Of more use is the change to the hand written record of all histology specimens sent for processing. In particular the addition of a column recording that any specimen taken has been processed and that the result has been sighted, signed and actioned accordingly. I do not think any further changes are required.
I would add that the hospital of my main employment (Wellington Regional Plastic, Maxillofacial and Burns Unit which is regarded as one of the country's leading plastic surgical units) does not have any written policies or protocols regarding handling and follow-up of tissue specimens.
SUMMARY:
[Dr A] completed incisional biopsies of lesions on [Mr B's] left nasal ala and scalp on 8/8/12 (plus excision of lesions of left cheek and right lumbar region). The procedure was carried out competently and met appropriate standards of care.
Histology reported that the two lesions biopsied were basal cell carcinomata with excision incomplete. That report was not communicated to [Mr B], nor was any follow-up action arranged. The lack of follow-up constitutes an inadequate standard of care. In my opinion this constitutes a moderate departure from appropriate standard of care. Other clinicians I have discussed this scenario with concur with that assessment, all noting that it was a human error that could happen to any of us.
Since this event [Dr A] has modified his practices and developed a written protocol to reduce the risk of a similar event occurring in the future. I believe the modifications mean that his practices now meet the highest standards of care.
[Information unrelated to investigation redacted for brevity].

#####

Extend the expert report on the missed biopsy follow-up, picking up after its final line.

Data drawn from a collection:
#####

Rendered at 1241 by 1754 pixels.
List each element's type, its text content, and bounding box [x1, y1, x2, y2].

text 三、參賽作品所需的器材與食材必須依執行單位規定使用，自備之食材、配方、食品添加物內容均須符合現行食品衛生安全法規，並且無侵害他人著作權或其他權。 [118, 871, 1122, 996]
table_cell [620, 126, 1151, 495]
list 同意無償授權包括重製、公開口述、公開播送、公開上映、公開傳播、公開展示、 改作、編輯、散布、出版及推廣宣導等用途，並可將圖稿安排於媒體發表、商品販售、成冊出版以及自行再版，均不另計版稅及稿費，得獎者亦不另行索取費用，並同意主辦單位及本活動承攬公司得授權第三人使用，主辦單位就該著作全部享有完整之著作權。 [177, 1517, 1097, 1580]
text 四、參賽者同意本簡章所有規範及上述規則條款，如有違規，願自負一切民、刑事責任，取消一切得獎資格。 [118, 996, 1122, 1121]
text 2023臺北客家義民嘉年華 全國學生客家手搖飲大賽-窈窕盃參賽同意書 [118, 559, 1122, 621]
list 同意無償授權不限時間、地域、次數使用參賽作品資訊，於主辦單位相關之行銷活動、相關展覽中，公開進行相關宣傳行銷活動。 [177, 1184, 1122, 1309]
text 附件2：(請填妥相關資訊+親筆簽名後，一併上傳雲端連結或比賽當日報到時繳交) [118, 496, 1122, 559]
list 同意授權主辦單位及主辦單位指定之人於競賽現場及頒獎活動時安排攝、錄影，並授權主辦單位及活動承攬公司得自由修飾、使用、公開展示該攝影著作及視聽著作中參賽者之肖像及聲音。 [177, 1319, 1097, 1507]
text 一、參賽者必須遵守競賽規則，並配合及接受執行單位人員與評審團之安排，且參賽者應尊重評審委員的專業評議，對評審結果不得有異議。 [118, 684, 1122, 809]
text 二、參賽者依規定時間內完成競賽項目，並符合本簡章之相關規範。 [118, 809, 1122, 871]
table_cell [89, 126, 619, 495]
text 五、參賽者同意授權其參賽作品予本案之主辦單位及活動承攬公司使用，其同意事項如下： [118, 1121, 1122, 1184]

#####

Written answer:
I trust this answers all the questions raised but would be happy to discuss and clarify any aspects of the report if required.
Yours sincerely
Gary Duncan MBChB, FRACS
Consultant Plastic Surgeon"
[1] Right 6(1)(f) of the Code states: "Every consumer has the right to the information that a reasonable consumer, in that consumer's circumstances, would expect to receive, including the results of tests."
[2] Right 4(1) of the Code states: "Every consumer has the right to have services provided with reasonable care and skill."
[3] Dr D was not Mr B's regular GP.
[4] The lateral surface that flares out from the opening of the nose.
[5] Dr A is a director of the Clinic.
[6] A common type of skin cancer that only rarely spreads to other parts of the body.
[7] A common type of skin cancer derived from the squamous cells, the flat cells that make up the outside layer of the skin, and confined to the epidermis, the top layer of the skin.
[8] A surgical procedure where a small part of a lesion is removed to identify its composition/abnormality.
[9] A surgical procedure where an entire area of abnormality is removed.
[10] The other lesions were benign and did not require further follow-up.
[11] Software used for managing specialist practices.
[12] An electronic method for computer systems to exchange information.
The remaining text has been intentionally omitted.